I know the answer immediately. I know exactly who I see when I look at Everly.

“I see someone” — I caress my thumb across her cheek — “who is so much more than whom she portrays herself to be.” And it’s the God’s honest truth. Her exterior might be mild-mannered, but there is a passionate wind blowing beneath the surface.

Her eyes become glassy as she gazes at me. It’s only for a short moment, but it is a profound one. Any space left between us evaporates as Everly crushes her mouth to mine. The kiss escalates in an instant, becoming everything I’d imagined it would be. Hot, needy, hungry, thrilling. A glorification of lust and a facilitation of emotion.

I fuse our lips, darting and rolling my tongue until neither of us can breathe. I feel like the Hulk growing in the small backseat of the taxi cab. I need to get out. I need to expand. My hormones are raging, and the only antidote that can sate the animalistic creature is Everly’s body.

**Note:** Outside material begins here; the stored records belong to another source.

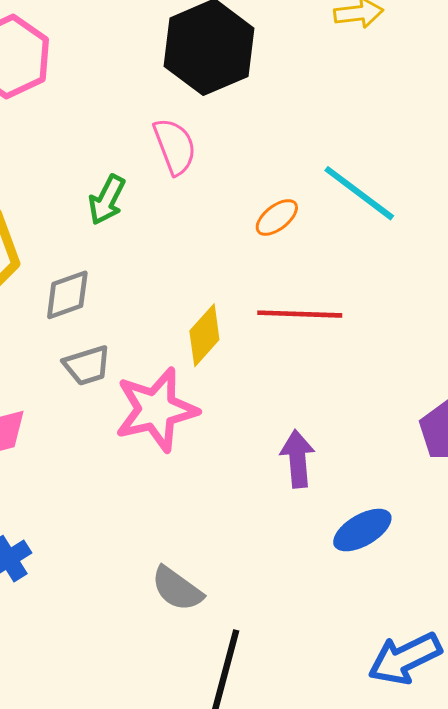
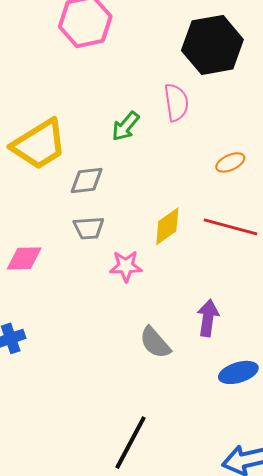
pink star: (156, 410) -> (126, 266), size x0.6
gray semicircle: (177, 589) -> (155, 343), moved

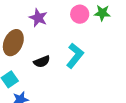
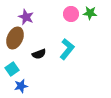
purple star: (38, 18) -> (26, 17), moved

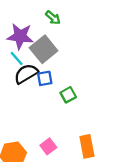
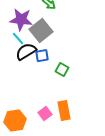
green square: (68, 95) -> (62, 70), turned -32
orange rectangle: (87, 146) -> (64, 111), moved

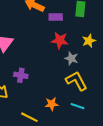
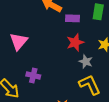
red star: (60, 40) -> (75, 42), turned -30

The elevator ride up to my apartment is virtually a blur as my entire concentration is consumed by the spellbinding brunette allowing me to run my hands all over her body.

The entryway is dark as I push open the door and we stumble into the apartment. I’ll give Ever the two-cent tour of the place tomorrow. Right now, all she needs to worry about is where the bedroom is.

With our lips molded together, I walk her into the shadowy room, the skyscape of Manhattan glittering through the picture windows.

As much as I want to rip her clothes off and throw her on the bed, I equally as much want to take my time exploring her curves. Exploring all her secret places and sensitive spots.

I’m a man tearing in two. My wants clashing like Titans.

Pumping the brakes, I put some separation between us. Just enough to keep Everly in my grasp but also enough to admire the woman standing before me.

Her cheeks are pink, her eyes are dilated, and there is a small, sheepish smile playing on her lips. God, she’s beautiful, and I don’t even think she realizes. I didn’t realize, and I’ll be the first to admit I was a fucking asshole for it.

But not anymore. I know what I have now. What I refuse to let go of.

I sit on the edge of my bed and stare up at the gift the universe has offered me. Running my hands gradually along Everly’s curves, she places her palms on my neck. A pivotal moment passes between us. It feels like a day of reckoning. I am going to show Everly how much I want her. How my misjudgment and indiscretions of the past are no longer.

“I have been thinking about you all goddamn day.” I tighten my grip on her hips.

“Good, because I’ve been thinking about you, too.” Her voice is faint and so fucking alluring.

“Oh, yeah? What were you thinking about?”

“This. Right here, right now. If we were ever going to get to this point.”

“Did you have doubts?”

“Maybe a few,” she confesses.

“I know I’m not always the most tolerable person. Or the nicest, or warmest, but being with you, I feel different.” I drop my head and stare into the blackness of her dress. “You make me want to be different.” It’s my turn to confess. For as long as I can remember, work has been my main priority. To strive professionally and reach an elevated level of success, and up until now, I have excelled. But Everly has made me realize there is so much more to life than just work, or money, or status. There’s intimacy and companionship and affection. My job has always been my first love, but now there’s room for another, and she’s standing right in front of me.

I feel Everly’s sweet touch on my cheek. “You make me want to be different, too.” I lift my head to gaze up at her face. “I have avoidedlifefor so long, but I don’t want to do that anymore. I don’t want to be alone or hide. I want . . .more.”She struggles to find the right word.